IBM und Microsoft besaßen zu ihrer Zeit dieselbe Weltgeltung wie jetzt Apple. Sie waren ohne Alternative. Trotzdem verloren sie mit der Zeit ihren ehedem gigantischen Einfluss. Und Apple wird es fortan kaum anders gehen. Ist es fehlende Innovationskraft? Geht dem Management die Puste aus? Sind es die Mitbewerber, die den König vom Thron stoßen? Sicherlich spielt das alles mit, aber entscheidend ist, dass Macht eine Energie ist, die sich ebenso verbraucht wie jede andere. Sie muss die Chance haben, sich zu erneuern - oder aber sie verlangt eine Klugheit, zu der Zeit-Arbeiter, wie sie Manager darstellen, nicht fähig sind: der sorgsame, zurückhaltende Gebrauch von Macht. Wirklich Macht besitzt der, der sie gar nicht anwendet.

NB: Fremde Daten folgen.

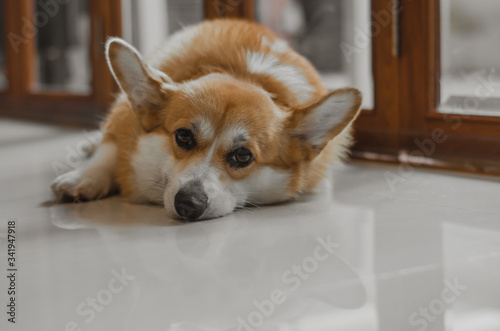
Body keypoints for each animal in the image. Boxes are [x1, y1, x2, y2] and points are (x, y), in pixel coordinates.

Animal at [50, 17, 362, 220]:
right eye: (183, 136)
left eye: (243, 156)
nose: (188, 204)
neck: (244, 74)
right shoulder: (124, 120)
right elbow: (110, 149)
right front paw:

Im Aufstieg ist Macht nicht wirklich die Trumpfkarte, erst im Abstieg wird ihr Einsatz notwendig. Bei IBM war dies zum ersten Mal wirklich spürbar, als sie - auf dem Zenit ihres Einflusses - ihre Wettbewerber wegen Patentverletzungen und Diebstahl geistigen Eigentums verklagte. Microsoft setzte mit Brachialgewalt ihren Internet Explorer durch und verteidigte mit allen Mitteln ihre Standards, Apple versucht es nun mit Patentklagen. Sie wird in den nächsten Jahren - 2012/13 werden als die Jahre des Höhepunktes in die Geschichte eingehen - erleben, wie ihre Macht erodiert.